Return all the lines below in which the string "architecture" appears.
------ Data shown ------
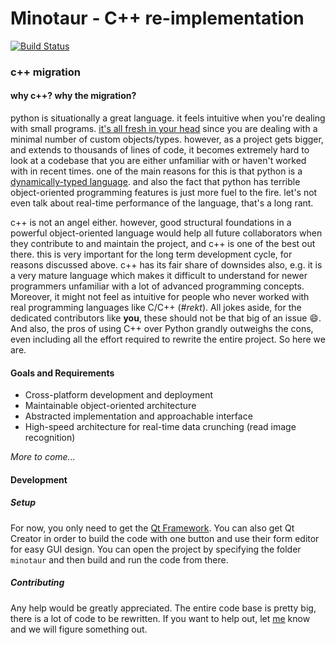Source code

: # Minotaur - C++ re-implementation
[![Build Status](https://travis-ci.org/Controls-UWNRG/minotaur-cpp.svg?branch=master)](https://travis-ci.org/Controls-UWNRG/minotaur-cpp)

### c++ migration
#### why c++? why the migration?
python is situationally a great language. it feels intuitive when you're dealing with small programs. [it's all fresh in your head](http://qr.ae/rgd6jh) since you are dealing with a minimal number of custom objects/types. however, as a project gets bigger, and extends to thousands of lines of code, it becomes extremely hard to look at a codebase that you are either unfamiliar with or haven't worked with in recent times. one of the main reasons for this is that python is a [dynamically-typed language](https://en.wikipedia.org/wiki/dynamic_programming_language). and also the fact that python has terrible object-oriented programming features is just more fuel to the fire. let's not even talk about real-time performance of the language, that's a long rant.  

c++ is not an angel either. however, good structural foundations in a powerful object-oriented language would help all future collaborators when they contribute to and maintain the project, and c++ is one of the best out there. this is very important for the long term development cycle, for reasons discussed above. c++ has its fair share of downsides also, e.g. it is a very mature language which makes it difficult to understand for newer programmers unfamiliar with a lot of advanced programming concepts. Moreover, it might not feel as intuitive for people who never worked with real programming languages like C/C++ (*#rekt*). All jokes aside, for the dedicated contributors like **you**, these should not be that big of an issue :smile:. And also, the pros of using C++ over Python grandly outweighs the cons, even including all the effort required to rewrite the entire project. So here we are.

#### Goals and Requirements
* Cross-platform development and deployment
* Maintainable object-oriented architecture
* Abstracted implementation and approachable interface
* High-speed architecture for real-time data crunching (read image recognition)  

*More to come...*

#### Development
##### Setup
For now, you only need to get the [Qt Framework](http://www.qt.io/download/). You can also get Qt Creator in order to build the code with one button and use their form editor for easy GUI design. You can open the project by specifying the folder `minotaur` and then build and run the code from there.

##### Contributing
Any help would be greatly appreciated. The entire code base is pretty big, there is a lot of code to be rewritten. If you want to help out, let [me](https://github.com/sadmansk) know and we will figure something out.
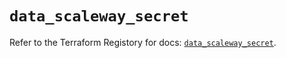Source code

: # `data_scaleway_secret`

Refer to the Terraform Registory for docs: [`data_scaleway_secret`](https://registry.terraform.io/providers/scaleway/scaleway/2.39.0/docs/data-sources/secret).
------
**Answer:**
* Maintainable object-oriented architecture
* High-speed architecture for real-time data crunching (read image recognition)  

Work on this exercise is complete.